Abu Dhabi’s environment is so unique and diverse. Before joining the agency many years ago, I thought our environment was mostly a one-dimensional desert environment with little natural life. I was surprised, however, to discover the diversity and richness of our native biodiversity despite our harsh and arid climate. We have more than 400 plant species and over 3,000 fauna species. Abu Dhabi’s marine waters are home to some 3,000 dugong, the second-largest dugong population in the world after Australia, and the largest indopacific humpback dolphin population in the world. From this understanding, we can devise regulatory laws to protect Abu Dhabi’s natural heritage and environment. We have a rigorous permitting process in place for industrial development activities, ensuring environmental impact assessments are carried out and mitigation plans set if deemed necessary. We have a substantial network of 19 protected areas that we are proud to call the Sheikh Zayed Protected Areas Network, while UNESCO, Ramsar, and IUCN Greenlist recognise many of these sites internationally. We are immensely proud of our world-leading reintroduction programs for endangered species and have managed to improve the status of several species, including the Arabian Oryx. Previously considered threatened, thanks to the efforts of the UAE, the Arabian Oryx is now considerably less vulnerable.

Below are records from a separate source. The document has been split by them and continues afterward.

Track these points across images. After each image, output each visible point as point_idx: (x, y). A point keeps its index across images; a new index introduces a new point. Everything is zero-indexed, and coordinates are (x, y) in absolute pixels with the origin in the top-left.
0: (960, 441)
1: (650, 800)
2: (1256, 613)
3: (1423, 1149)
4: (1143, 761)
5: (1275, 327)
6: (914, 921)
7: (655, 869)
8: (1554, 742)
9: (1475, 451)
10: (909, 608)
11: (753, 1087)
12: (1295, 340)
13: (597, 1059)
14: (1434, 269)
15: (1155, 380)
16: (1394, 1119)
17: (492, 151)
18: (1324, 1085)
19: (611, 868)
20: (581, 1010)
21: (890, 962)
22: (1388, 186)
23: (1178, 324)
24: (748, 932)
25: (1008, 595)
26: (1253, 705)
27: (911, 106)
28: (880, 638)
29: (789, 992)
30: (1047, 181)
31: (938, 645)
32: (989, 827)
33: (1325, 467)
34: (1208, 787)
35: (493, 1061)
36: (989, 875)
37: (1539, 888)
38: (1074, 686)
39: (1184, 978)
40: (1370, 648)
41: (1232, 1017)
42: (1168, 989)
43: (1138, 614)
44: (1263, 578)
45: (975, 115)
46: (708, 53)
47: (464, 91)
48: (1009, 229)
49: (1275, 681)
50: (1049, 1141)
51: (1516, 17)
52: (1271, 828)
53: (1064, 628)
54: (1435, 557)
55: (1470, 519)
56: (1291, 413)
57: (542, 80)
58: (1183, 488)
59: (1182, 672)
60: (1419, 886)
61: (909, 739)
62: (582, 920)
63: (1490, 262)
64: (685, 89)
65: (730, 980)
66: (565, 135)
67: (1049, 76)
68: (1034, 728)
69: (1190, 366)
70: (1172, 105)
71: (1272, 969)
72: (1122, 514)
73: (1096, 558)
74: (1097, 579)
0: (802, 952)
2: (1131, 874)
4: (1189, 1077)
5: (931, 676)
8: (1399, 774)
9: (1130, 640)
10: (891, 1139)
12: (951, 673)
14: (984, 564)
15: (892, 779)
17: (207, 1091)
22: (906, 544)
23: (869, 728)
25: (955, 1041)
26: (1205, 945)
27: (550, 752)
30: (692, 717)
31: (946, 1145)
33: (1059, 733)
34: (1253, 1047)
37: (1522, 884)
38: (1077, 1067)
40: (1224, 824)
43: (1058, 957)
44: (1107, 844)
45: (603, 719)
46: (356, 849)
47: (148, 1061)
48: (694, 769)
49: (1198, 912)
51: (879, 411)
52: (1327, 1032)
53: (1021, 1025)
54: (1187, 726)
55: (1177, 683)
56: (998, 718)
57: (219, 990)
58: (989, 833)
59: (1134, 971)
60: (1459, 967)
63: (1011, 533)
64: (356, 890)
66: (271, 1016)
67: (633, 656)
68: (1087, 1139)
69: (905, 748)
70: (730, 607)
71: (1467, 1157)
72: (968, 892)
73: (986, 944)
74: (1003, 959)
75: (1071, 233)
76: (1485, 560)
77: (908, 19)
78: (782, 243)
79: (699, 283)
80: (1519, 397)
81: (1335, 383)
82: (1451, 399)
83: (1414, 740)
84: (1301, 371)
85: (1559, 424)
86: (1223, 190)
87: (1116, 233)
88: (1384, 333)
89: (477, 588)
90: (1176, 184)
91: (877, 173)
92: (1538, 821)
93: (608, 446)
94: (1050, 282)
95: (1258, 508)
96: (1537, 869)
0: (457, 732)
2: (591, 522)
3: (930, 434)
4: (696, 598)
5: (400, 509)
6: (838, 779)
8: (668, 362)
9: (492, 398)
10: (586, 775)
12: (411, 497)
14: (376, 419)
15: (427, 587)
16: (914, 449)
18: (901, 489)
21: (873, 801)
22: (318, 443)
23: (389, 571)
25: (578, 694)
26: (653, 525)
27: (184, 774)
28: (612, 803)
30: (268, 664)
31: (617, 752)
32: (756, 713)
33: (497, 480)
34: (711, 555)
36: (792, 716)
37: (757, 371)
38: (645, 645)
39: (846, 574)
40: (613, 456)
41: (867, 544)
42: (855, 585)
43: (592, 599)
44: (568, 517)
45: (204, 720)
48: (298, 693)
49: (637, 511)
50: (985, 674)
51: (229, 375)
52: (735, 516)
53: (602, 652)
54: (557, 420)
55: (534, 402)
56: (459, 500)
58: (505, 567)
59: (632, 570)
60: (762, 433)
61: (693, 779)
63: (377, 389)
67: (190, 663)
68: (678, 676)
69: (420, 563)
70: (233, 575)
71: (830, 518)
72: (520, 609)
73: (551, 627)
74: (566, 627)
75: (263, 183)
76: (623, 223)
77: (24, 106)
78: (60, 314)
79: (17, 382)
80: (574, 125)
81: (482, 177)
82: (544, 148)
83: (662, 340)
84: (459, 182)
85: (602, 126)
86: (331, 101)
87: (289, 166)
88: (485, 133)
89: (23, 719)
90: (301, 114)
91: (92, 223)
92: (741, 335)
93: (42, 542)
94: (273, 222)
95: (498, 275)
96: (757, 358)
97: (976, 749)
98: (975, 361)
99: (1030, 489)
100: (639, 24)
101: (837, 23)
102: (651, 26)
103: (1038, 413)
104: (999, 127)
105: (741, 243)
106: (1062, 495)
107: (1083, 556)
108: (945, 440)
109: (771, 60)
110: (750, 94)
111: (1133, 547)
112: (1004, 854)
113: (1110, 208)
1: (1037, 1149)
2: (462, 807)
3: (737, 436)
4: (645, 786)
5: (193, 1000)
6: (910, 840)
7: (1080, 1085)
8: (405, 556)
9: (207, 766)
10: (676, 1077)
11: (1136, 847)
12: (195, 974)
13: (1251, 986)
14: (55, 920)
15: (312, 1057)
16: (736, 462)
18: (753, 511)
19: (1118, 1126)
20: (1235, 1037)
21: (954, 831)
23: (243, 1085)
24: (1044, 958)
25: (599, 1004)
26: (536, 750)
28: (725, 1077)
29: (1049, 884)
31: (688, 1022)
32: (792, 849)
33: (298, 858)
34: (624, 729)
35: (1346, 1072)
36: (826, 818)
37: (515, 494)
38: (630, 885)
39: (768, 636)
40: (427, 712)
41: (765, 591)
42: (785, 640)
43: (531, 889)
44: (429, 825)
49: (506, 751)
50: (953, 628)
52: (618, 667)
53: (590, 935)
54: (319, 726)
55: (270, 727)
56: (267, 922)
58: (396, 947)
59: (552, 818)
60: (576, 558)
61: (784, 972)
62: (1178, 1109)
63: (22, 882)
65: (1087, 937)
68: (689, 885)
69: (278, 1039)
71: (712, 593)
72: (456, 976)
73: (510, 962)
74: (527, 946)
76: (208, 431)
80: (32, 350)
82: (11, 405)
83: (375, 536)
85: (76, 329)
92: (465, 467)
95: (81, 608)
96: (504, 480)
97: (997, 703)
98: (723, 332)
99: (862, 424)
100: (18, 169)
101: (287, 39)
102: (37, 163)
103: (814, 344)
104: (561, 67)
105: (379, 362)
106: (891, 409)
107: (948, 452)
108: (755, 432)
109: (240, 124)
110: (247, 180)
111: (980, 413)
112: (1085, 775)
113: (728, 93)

What are the areas of greatest sensitivity and threat across Abu Dhabi’s environment?
The coastal areas in Abu Dhabi are the most sensitive since they are home to a variety of habitats such as sabkhas, salt marshes, sand beaches, mangroves, and more, but are also the focus of much development work. Therefore, we must be careful in regard to coastal developments and industrial activity around the coastline. The coastline, recognized as part of our heritage in the UAE, was historically the only gateway to our nation and an important route for trade. Moreover, mangroves, a critical coastal habitat, are incredibly important for carbon sequestration as demonstrated by a study conducted by EAD in collaboration with Abu Dhabi Global Data Initiative (AGEDI) on Blue Carbon. We found that these mangroves absorb a large amount of carbon dioxide; thus, playing an important role in climate change reduction. They also play a role as fish nurseries and as natural barriers to storms. Since Abu Dhabi Emirate is home to 70% of the UAE’s mangroves, it is essential to protect them, especially since most of the mangroves are about 25 years old, which is beyond the minimum age of 15 when mangroves start to realise their greatest carbon storage potential.

What are some of the most vulnerable areas today?
One of the most vulnerable habitats in Abu Dhabi worth mentioning is Jabal Hafit, the Emirate of Abu Dhabi’s only mountain. It is home to many endangered and endemic species that do not exist elsewhere in the emirate. Recently, we spotted the Arabian caracal there, which has not been seen for over 35 years, and a rare dwarf palm.